On descend en quelques heures du Mézenc dans la profonde cheminée de volcan où se cache le lac d’Issarlès. À 1,000 mètres d’altitude, la vasque régulière se creuse sur un pourtour de 5 kilomètres ; les eaux ont par endroits 130 mètres de fond, et on m leur connaît pas de déversoir. L’Album ne l’avait pas surfaite, cette nappe de saphir dans un écrin de forêts ! Des hautes parois de l’entonnoir, l’épais manteau de sapins se déroule jusqu’à la berge, jetant sur les flots un voile d’ombre immobile. Je ne sais pas de lieu plus chastement élyséen, plus charmant et plus solitaire. Son charme est fait surtout de sa solitude. On le découvre à grand’peine. Je n’y ai trouvé d’autres êtres vivans qu’un vieux garde, qui rabotait des sabots dans un atelier de troglodyte, une excavation de rocher où il a élu domicile ; quelques vols de canards sauvages, et des truites qui deviennent énormes, mais ne se reproduisent pas dans ces eaux calmes et froides. Sauf la différence des végétations, le lac d’Issarlès rappelle très exactement celui de Némi : même coupe, de mêmes dimensions, au fond du même puits volcanique. Il y a trois mois, assis près de Genzano sur les colonnes brisées du temple de Diane, je regardais Némi sous ses amandiers en fleurs. Mais là-bas, les touristes ont effarouché Diane. Elle a dû se réfugier ici, dans son autre domaine mieux préservé. Si ridicule que soit aujourd’hui la mythologie, j’ai compris un instant le sentiment des anciens, en voyant le fin croissant glisser hors des sapins et guetter la chute du jour pour se mirer dans le bain d’eau vierge. La clarté pensive mettait seule une existence, et parfaitement harmonique avec le site, en ce vide absolu de bruit, de vie, de mouvement. Et dire que des projets de chemin de fer menacent d’amener la locomotive aux environs ! On ne devrait permettre l’approche d’Issarlès qu’aux ombres de Virgile et de Shelley. Qu’il demeure ignoré, puisqu’il n’a jamais reflété ce qui fait les lacs fameux et immortels : un visage de femme, contemplé quelques instans par un de ceux qui savent les paroles avec lesquelles on remue éternellement les cœurs. Faute d’un soupir de bonheur et de souffrance, les douces syllabes du nom d’Issarlès frapperont vainement l’oreille des hommes, sans y laisser plus d’écho que le vol des oiseaux sauvages n’en laisse sur ces eaux qu’il frôle.

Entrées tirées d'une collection
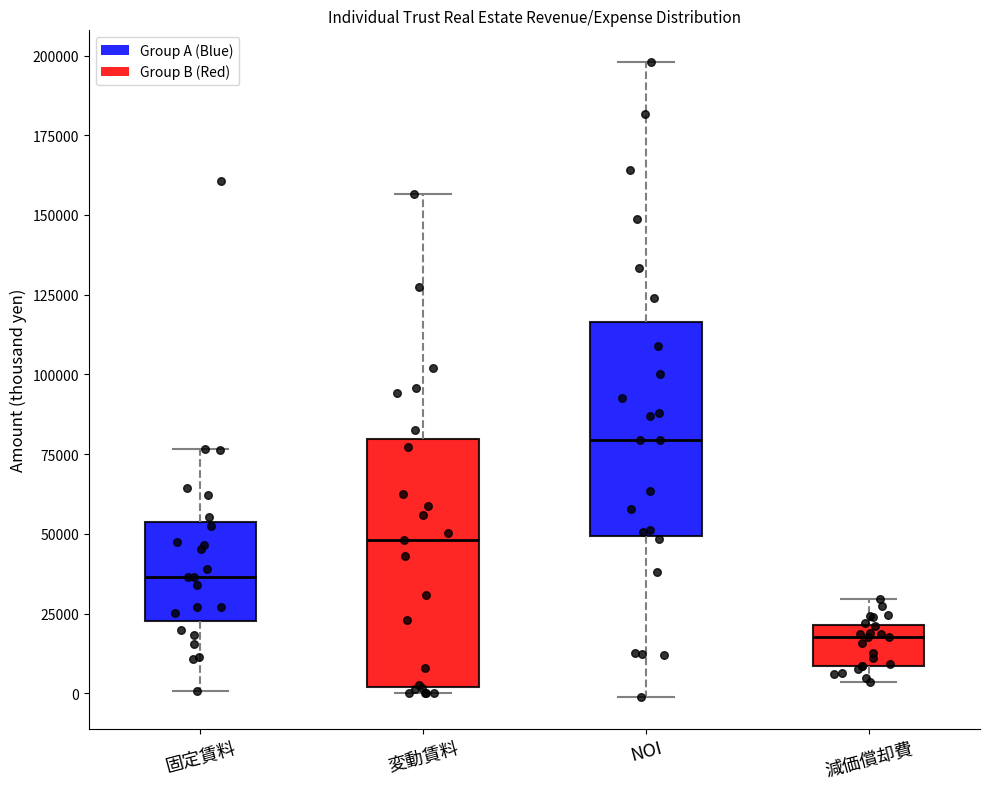

Reading left to right, read every box against the y-axis: the position of its median line, the range the box covers, and the ends of its whiskers. The values are not printed on the chart, so give them approximately, as read against the axis.

固定賃料: median 35000, box 25000 to 55000, whiskers 0 to 75000
変動賃料: median 50000, box 0 to 80000, whiskers 0 (just below the box's lower edge) to 155000
NOI: median 80000, box 50000 to 115000, whiskers 0 to 200000
減価償却費: median 20000 (just below the box's upper edge), box 10000 to 20000, whiskers 5000 to 30000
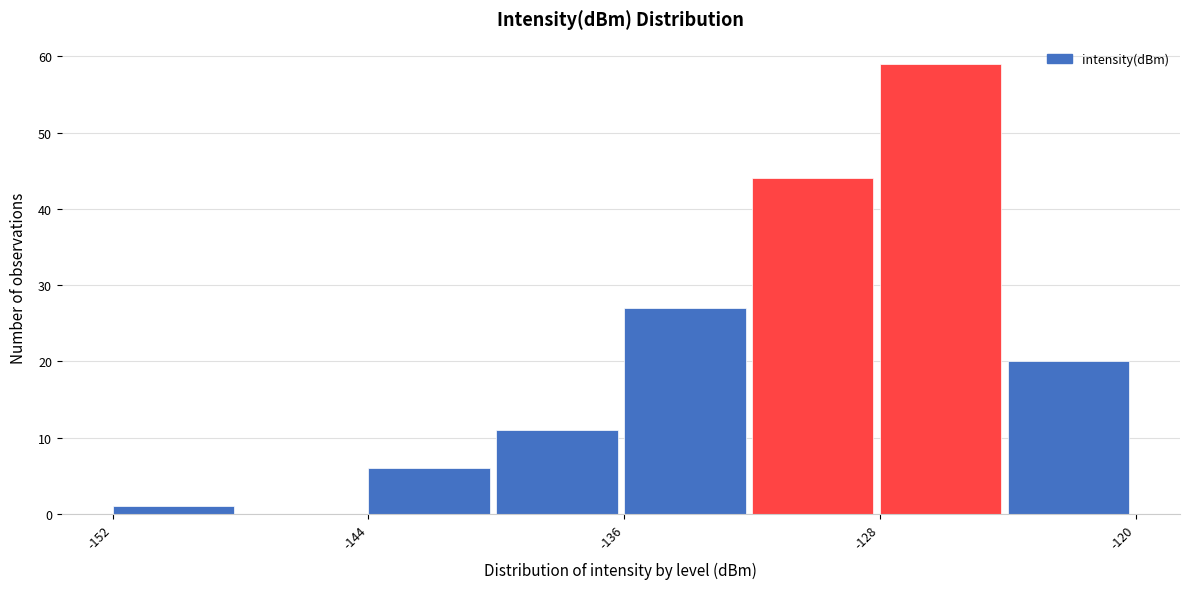

How tall is the bar that spans -132 to -128 on the x-axis? The values are not printed on the chart, so give them approximately, as read against the axis.

44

## Consigne:
D'après le texte source, à quel lac celui d'Issarlès ressemble-t-il très exactement ? Répondez en une phrase, s'il vous plaît.

## Réponse à l'exercice:
Le lac d'Issarlès rappelle très exactement celui de Némi.